In 1824 the Academy published the first issue of Annals—at that time, Annals of the Lyceum of Natural History in the City of New York. Today Annals is one of the oldest continuously published scientific journals, and it remains the Academy’s flagship publication. But that’s not to say it has remained the same. Over the years Annals has evolved alongside the needs of the Academy and its Members, and the Academy has published other periodicals as well.
Early editions of Annals shed light on how scientists worked and thought in the 1800s, when much of North America remained to be explored. Articles in the first issue, all authored by Lyceum Members, reported on new species of plants, fish, and insects, and described trilobite fossils and mineral deposits. Many naturalists who later became famous for their scientific contributions—including ornithologist and painter John James Audubon—published their observations in Annals.

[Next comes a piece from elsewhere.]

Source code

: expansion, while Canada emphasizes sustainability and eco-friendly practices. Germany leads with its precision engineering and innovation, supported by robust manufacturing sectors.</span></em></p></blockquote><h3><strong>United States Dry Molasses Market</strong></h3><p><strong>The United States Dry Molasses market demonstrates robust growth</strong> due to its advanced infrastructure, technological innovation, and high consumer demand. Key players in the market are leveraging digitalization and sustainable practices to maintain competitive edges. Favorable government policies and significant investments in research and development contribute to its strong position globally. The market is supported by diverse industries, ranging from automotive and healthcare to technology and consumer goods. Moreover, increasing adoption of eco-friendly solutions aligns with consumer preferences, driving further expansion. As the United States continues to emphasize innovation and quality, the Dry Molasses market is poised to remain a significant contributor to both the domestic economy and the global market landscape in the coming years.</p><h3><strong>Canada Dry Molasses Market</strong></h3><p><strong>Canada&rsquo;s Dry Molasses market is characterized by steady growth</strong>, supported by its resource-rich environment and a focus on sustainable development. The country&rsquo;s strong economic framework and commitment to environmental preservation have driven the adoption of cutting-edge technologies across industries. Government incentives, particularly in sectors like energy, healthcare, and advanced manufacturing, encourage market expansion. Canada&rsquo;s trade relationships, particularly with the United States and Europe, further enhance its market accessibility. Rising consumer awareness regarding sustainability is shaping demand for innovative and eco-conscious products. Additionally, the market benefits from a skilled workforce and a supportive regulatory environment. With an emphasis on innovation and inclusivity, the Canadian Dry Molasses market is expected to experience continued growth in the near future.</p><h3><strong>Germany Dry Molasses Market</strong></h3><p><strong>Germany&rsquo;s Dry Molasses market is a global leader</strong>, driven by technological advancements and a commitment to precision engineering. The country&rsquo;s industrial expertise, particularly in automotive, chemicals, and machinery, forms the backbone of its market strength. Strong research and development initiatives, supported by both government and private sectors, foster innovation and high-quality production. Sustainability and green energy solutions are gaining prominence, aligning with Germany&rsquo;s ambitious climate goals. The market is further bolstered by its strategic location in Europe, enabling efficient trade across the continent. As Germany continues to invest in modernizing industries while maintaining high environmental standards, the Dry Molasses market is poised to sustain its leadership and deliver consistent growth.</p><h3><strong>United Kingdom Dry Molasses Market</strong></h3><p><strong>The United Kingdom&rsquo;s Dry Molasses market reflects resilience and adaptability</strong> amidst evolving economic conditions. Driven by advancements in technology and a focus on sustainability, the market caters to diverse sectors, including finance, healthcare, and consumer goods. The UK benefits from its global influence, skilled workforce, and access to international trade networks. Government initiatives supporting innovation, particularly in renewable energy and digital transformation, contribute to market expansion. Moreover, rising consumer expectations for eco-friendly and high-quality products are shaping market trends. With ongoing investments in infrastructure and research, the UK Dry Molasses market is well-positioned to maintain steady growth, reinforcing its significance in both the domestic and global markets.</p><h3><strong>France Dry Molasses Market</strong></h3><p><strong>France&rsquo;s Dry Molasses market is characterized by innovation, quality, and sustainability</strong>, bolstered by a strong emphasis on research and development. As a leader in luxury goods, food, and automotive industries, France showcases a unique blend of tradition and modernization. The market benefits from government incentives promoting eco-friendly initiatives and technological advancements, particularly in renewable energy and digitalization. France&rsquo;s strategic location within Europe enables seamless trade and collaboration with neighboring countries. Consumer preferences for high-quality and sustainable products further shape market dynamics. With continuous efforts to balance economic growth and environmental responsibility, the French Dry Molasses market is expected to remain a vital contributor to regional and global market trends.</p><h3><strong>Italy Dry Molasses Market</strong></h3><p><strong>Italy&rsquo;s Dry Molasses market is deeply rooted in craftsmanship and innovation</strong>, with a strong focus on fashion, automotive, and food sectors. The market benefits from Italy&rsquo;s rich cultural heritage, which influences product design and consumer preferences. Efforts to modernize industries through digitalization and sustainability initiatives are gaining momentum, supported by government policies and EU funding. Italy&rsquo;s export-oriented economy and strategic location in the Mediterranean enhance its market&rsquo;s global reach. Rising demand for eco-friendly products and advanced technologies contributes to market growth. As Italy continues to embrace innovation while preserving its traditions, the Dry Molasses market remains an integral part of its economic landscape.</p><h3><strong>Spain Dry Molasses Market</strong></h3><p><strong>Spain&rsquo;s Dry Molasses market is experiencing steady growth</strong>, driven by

By the late 1800s, Academy Membership had grown, and science had become more specialized. Members began meeting in “sections” that reflected their more focused interests and training—such as geology, physics, biology, and mathematics, among others. In 1881, the Academy launched a new journal, Transactions of the New York Academy of Sciences, to present the proceedings of these scientific sections. The run of this journal, published until 1897, displays in fine-grained detail the rich history of the sciences at this time.
Transactions resumed publication in 1938, a time when a new director, Eunice Miner, was revitalizing the Academy. This second series of Transactions, like the first, was organized around the Academy’s sections, and was published until 1983.
In the meantime, under Miner’s leadership, the Academy began convening international conferences on cutting edge scientific topics. Annals became a vehicle for disseminating these new conference proceedings. Among the new volumes were groundbreaking papers on antibiotics in 1946, 1948 and 1950; on manned space travel in 1957; and on the biological effects of asbestos in 1964.
While scientific conferences and symposia remain central to the Academy’s mission today, Annals has added a new set of volumes consisting of eight highly regarded scholarly reviews, each published annually. All articles are commissioned, and each series is edited by its own board.
The Sciences magazine is the Academy’s third notable periodical. Published from 1961 to 2001, in the heyday of print magazines, The Sciences gave prominent researchers a venue for engaging the public. With contributions from Nobelists and other luminaries, including Roald Hoffmann and Oliver Sacks, the magazine took a multi-faceted approach to examining the social and cultural relevance of scientific issues. Known also for its use of fine art to illustrate articles, The Sciences gained a reputation for elegance in both design and writing, winning seven National Magazine Awards.
Academy publications have enriched scientific exchange and advanced research for nearly two centuries. The complete archive of Annals, Transactions and The Sciences is available free to Academy Members online. In addition, a diverse menu of open online publications, including eBriefings, podcasts and the Academy Magazine carry forward our commitment to the wide dissemination of science.